A Beginner's Guide To Kink

A Beginner's Guide To Kink

What is Kink?

Kink is best summarized as a scenario, fantasy, or action that allows you to push back against your boundaries and explore them. Sexual acts are actually not foundational to kink, but fantasies or power dynamics that facilitate pleasure are, which may or may not include sexual situations. This means that people who are ace, or asexual, also can and do participate in kink. There are many different ways to explore kink and incorporate it into your life. Kink is often generalized and used to describe sexual acts that deviate from cis, hetero, p-i-v, missionnary sex. This just scratches the surface of what kinkiness can be. 

Consent and Kink

Another common misconception of kink is that it means rough sex, whereas consent and communication are actually foundational to kink experiences. Though conversations around sex and depictions in the media have become less stigmatized over time, the focus of our culture remains on heteronormative sex and sexual situations. Regardless of if you partake, everyone understands the ‘societal scripts’ surrounding this kind of sex, of the first through fourth bases, how the progression through those often goes, and the social and emotional connotations of the act. In kink scenarios, discussion is necessary beforehand and throughout, because it is completely personal and does not follow these scripts. In these societal scripts, thorough communication can be seen as ‘ruining the mood’, but in kink it serves the opposite effect. In situations of power play, like BDSM, consent and thorough communication before and during the experience is necessary for safety as well as pleasure. It is common for people to establish safewords, which are commonly used by a person who is experiencing a lack of control, to keep the person who is doing the controlling updated on their boundaries. Common safewords are red, amber, and green. Red means stop immediately, amber means ease up and green means the situation is wanted and to continue. A kink experience or fantasy is often described as a ‘scene’ with a beginning, middle, and end. Research often must be done for kink scenes ahead of time, especially if physical objects are involved. Restraints, whips and paddles are common tools for ‘impact play’, but can be dangerous if not used correctly. It’s a myth that BDSM activities promote sexual violence or danger, as safety is foundational, though it is portrayed innaccurately through the media. In the erotic novel ‘50 Shades of Grey’, cable ties are used to restrain the protagonist’s hands. This example is dangerous, as the cords are too thin and not very malleable, and would likely cut into the skin. The methods of communication during kink play also need to be discussed beforehand, as common methods may not be available throughout. For example, if blindfolds or gags that limit verbal communication are used, other methods would need to be discussed beforehand so that it remains a safe and pleasurable activity for everyone involved. 

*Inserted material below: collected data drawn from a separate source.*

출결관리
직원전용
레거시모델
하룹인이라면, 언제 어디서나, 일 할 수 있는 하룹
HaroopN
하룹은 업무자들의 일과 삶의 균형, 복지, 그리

Where does kink come from?

Like many aspects of our personalities, kinks can be formed by any number of conflating influences and experiences throughout our lives. Dr. Sam Hughes, who specializes in studying the development and psychology behind kinks, has outlined the common ways they form. He theorizes that they are often quite innate to us and that people show proclivities towards the kinks they may develop early on in life, during childhood. They often are not formed in a sexual way, and can arise before the age of 10. An example of this that he references could be a strong desire to be captured while playing cops and robbers, and enjoying the feeling of the loss of control. This is an example of how kink is not based in sexuality, but serves as an escape from reality or specific power dynamic. Though Hughes has extensively studied childhood and adolescent development of kinks, they are not always discovered early on in life. People are drawn to exploring kinks at every stage of their life, whether it be spurred by a relationship, stage of life, or trauma, kink serves as an escape from reality and fantasy through which experiences can be processed.

Why do people enjoy kink?

Though people can find themselves drawn to kink for any reason, many are drawn to it because of the structure of consent and communication. Our society’s scripts are also often innately exclusionary for people who are trans, intersex, or otherwise not cis. The foundational necessity of communication of desires before and during every scene only serves to help those that do not have bodies represented in media feel safe and included. This also applies to those who are disabled or not represented in sexual situations by mainstream media, or included in cultural conversations. People may enjoy kink as a safe way to express themselves, in a way that is not available to them in everyday life. A common kink trope is the domineering businessperson desiring absolutely no control in the bedroom and wanting to be dominated themselves. Or a person who feels little control over their daily life enjoying acting as a dominatrix. Kink scenarios don’t necessarily indicate that those participating will take on a different persona, but just explore the different ways they can express themselves. Kink is also a resource for people who prefer to have non-verbal communication scripted beforehand, which can relieve pressure while still facilitating intimacy. Kinks that involve face-covering, like wearing a fur-suit and acting as a furry, can bring relief to people who don’t like the pressure of non-verbal communications like facial expressions. Many people enjoy the masking and escape from reality that the furry community facilitates, and it’s a pervasive myth that this, among other kinks, always stem from a sexual proclivity. Kink can encompass a wide variety of things, but at its core simply serves as a structure for people to explore their desires and boundaries safely and with no judgment. There’s no wrong way to have sex or be kinky, so we encourage you to explore what boundaries you feel like pushing today. With yourself, with a partner, or with a number of partners- there’s no wrong way to do it.